According to the American Pregnancy Association, dizziness and fainting are very common during pregnancy as a result of the drastic hormonal and metabolic changes the body goes through during the first trimester (1). These changes can lower the mother’s blood pressure or blood sugar, causing dizziness and faintness. In the second trimester, the mother may feel faint because the growing uterus puts pressure on the blood vessels. In the third trimester she may be dizzy as a result of the weight of the baby on these important blood vessels as well.
Dizziness and fainting have long been thought of as common conditions of pregnancy. However, if fainting is accompanied by pain in the abdomen or vaginal bleeding, it could be a sign of placental abruption, ectopic pregnancy, or low-lying placenta (1). Persistent dizziness or dizziness accompanied by blurred vision, palpitations, or headaches are all alarming symptoms as well, and could be signs of anemia. Thus, fainting and dizziness should be mentioned to your doctor, especially in cases of those other concerning signs.
Tips for dealing with dizziness and fainting during pregnancy
Though feelings of dizziness and faintness are common during pregnancy, they can be disruptive to your lifestyle, affect your mental health, cause injury, or be a sign of something more severe. Always talk to your doctor if you are experiencing any of these symptoms.
The following are a few ways to reduce feelings of dizziness and faintness during pregnancy (1):
- Get up slowly from sitting or lying down
- Limit or avoid hot baths or showers
- Wear loose clothing
- Avoid lying on your back after the beginning of the second trimester
- Eat often, snacking between meals
- Avoid standing for long periods
- Increase iron intake
Recent research on fainting
A May 2019 study done by a University of Alberta senior epidemiologist and a University of Calgary cardiology trainee was published in the Journal of the American Heart Association (2). The study used birth records of 481,930 babies born between 2005 and 2014 in Alberta.
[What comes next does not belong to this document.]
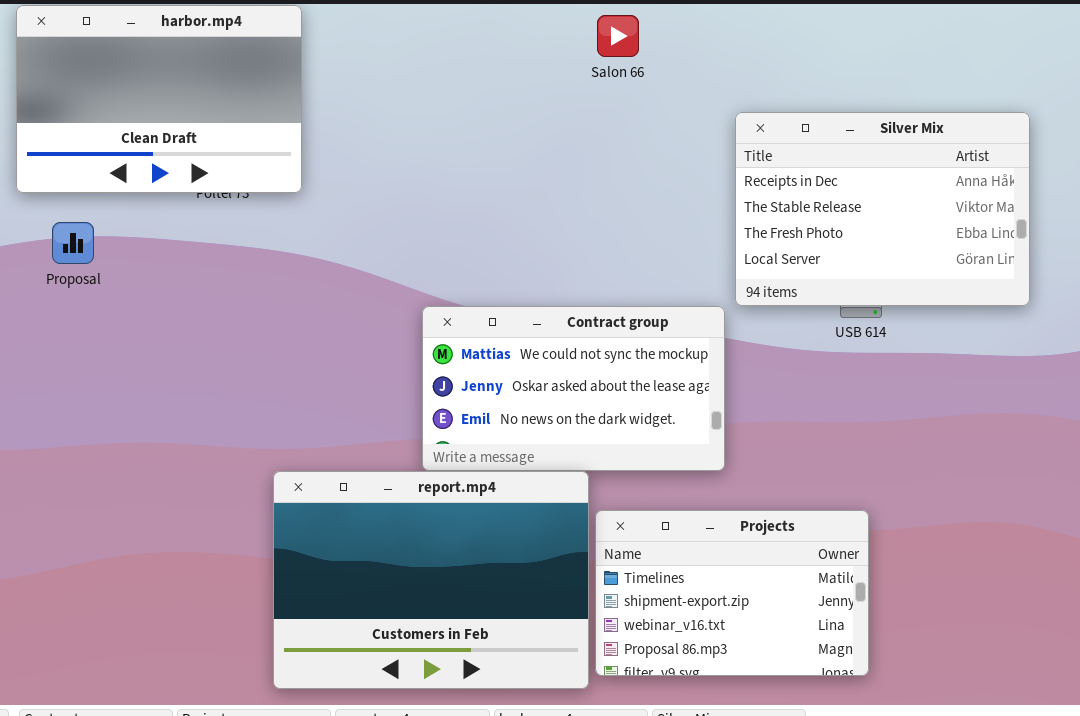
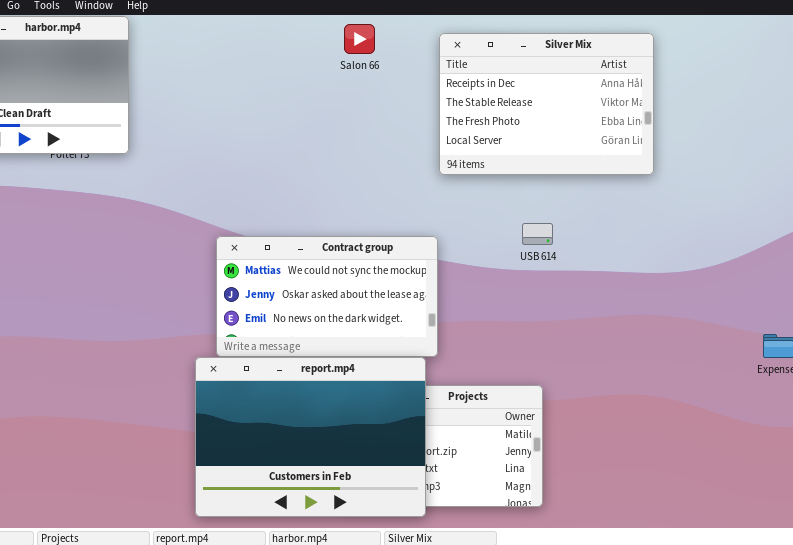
Silver Mix: [735,112,1030,306] -> [439,33,654,175], moved
report.mp4: [273,471,589,689] -> [195,357,426,517], moved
The study found that roughly 1 percent of women fainted during pregnancy. Those women who fainted experienced (2):
- Higher rates of heart problems
- Higher rates of preterm birth
- Higher risk of fainting episodes down the road
Babies of women who fainted more than once were found to be at increased risk of congenital anomalies such as low birth weight.
The epidemiologist on the study, Padma Kaul, believes fainting should be put on par with preeclampsia, gestational diabetes, and other high-risk conditions due to the adverse and potentially dangerous effects (2). Women should most certainly inform their doctors of fainting during pregnancy.
Further studies are required to establish whether the fainting or the conditions associated with the fainting came first. That is to say, a study like this finds correlation between the two — enough correlation to encourage further testing and recommendations that women keep their doctors abreast of fainting spells — but it does not imply that one condition causes the other. More studies are needed down the road to confirm causation.
ABC Law Centers is not run by medical professionals or associated with a medical facility. The above information should not be taken as medical advice. Always contact a medical professional when you are experiencing any of the above symptoms or any other concerning symptoms of pregnancy.